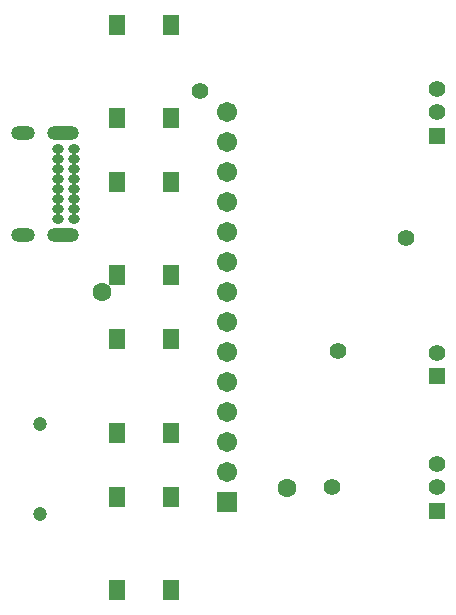
<source format=gbs>
G04*
G04 #@! TF.GenerationSoftware,Altium Limited,Altium Designer,21.6.1 (37)*
G04*
G04 Layer_Color=16711935*
%FSLAX25Y25*%
%MOIN*%
G70*
G04*
G04 #@! TF.SameCoordinates,5EA0F2DE-1706-4193-BDFD-DA62A5601E92*
G04*
G04*
G04 #@! TF.FilePolarity,Negative*
G04*
G01*
G75*
%ADD39C,0.04737*%
%ADD51C,0.05524*%
%ADD52O,0.03950X0.03241*%
%ADD53O,0.10642X0.04737*%
%ADD54O,0.07887X0.04737*%
%ADD55R,0.05524X0.05524*%
%ADD56C,0.06706*%
%ADD57R,0.06706X0.06706*%
%ADD58C,0.06312*%
%ADD71R,0.05524X0.06706*%
D39*
X-62185Y-68841D02*
D03*
X-62185Y-38841D02*
D03*
D51*
X-8900Y72200D02*
D03*
X70000Y-15126D02*
D03*
X70000Y72874D02*
D03*
X70000Y65000D02*
D03*
X70000Y-60000D02*
D03*
X70000Y-52126D02*
D03*
X35100Y-60000D02*
D03*
X37000Y-14600D02*
D03*
X59600Y23100D02*
D03*
D52*
X-50918Y52776D02*
D03*
X-50918Y49429D02*
D03*
X-50918Y46083D02*
D03*
X-50918Y42736D02*
D03*
X-50918Y39390D02*
D03*
X-50918Y36043D02*
D03*
X-50918Y32697D02*
D03*
X-50918Y29350D02*
D03*
X-56231Y29350D02*
D03*
X-56231Y32697D02*
D03*
X-56231Y36043D02*
D03*
X-56231Y39390D02*
D03*
X-56231Y42736D02*
D03*
X-56231Y46083D02*
D03*
X-56231Y49429D02*
D03*
X-56231Y52776D02*
D03*
D53*
X-54775Y58091D02*
D03*
X-54775Y24035D02*
D03*
D54*
X-68082Y24035D02*
D03*
X-68082Y58091D02*
D03*
D55*
X70000Y-23000D02*
D03*
X70000Y57126D02*
D03*
X70000Y-67874D02*
D03*
D56*
X0Y65000D02*
D03*
X0Y55000D02*
D03*
X0Y45000D02*
D03*
X0Y35000D02*
D03*
X0Y25000D02*
D03*
X0Y15000D02*
D03*
X0Y5000D02*
D03*
X0Y-5000D02*
D03*
X0Y-15000D02*
D03*
X0Y-25000D02*
D03*
X0Y-35000D02*
D03*
X0Y-45000D02*
D03*
X0Y-55000D02*
D03*
D57*
X0Y-65000D02*
D03*
D58*
X20000Y-60200D02*
D03*
X-41500Y5000D02*
D03*
D71*
X-36496Y-63189D02*
D03*
X-18622Y-63189D02*
D03*
X-18622Y-94291D02*
D03*
X-36496Y-94291D02*
D03*
X-36496Y-41798D02*
D03*
X-18622Y-41798D02*
D03*
X-18622Y-10695D02*
D03*
X-36496Y-10695D02*
D03*
X-36496Y41798D02*
D03*
X-18622Y41798D02*
D03*
X-18622Y10695D02*
D03*
X-36496Y10695D02*
D03*
X-36496Y63189D02*
D03*
X-18622Y63189D02*
D03*
X-18622Y94291D02*
D03*
X-36496Y94291D02*
D03*
M02*

</source>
__________
» **AIM OF THE TASK**
From the line holding "X-18622Y-94291D02*" to the last line of the entries above, restate each line exactly; include both ends and omit everything else.

» **TASK ANSWER**
X-18622Y-94291D02*
D03*
X-36496Y-94291D02*
D03*
X-36496Y-41798D02*
D03*
X-18622Y-41798D02*
D03*
X-18622Y-10695D02*
D03*
X-36496Y-10695D02*
D03*
X-36496Y41798D02*
D03*
X-18622Y41798D02*
D03*
X-18622Y10695D02*
D03*
X-36496Y10695D02*
D03*
X-36496Y63189D02*
D03*
X-18622Y63189D02*
D03*
X-18622Y94291D02*
D03*
X-36496Y94291D02*
D03*
M02*

</source>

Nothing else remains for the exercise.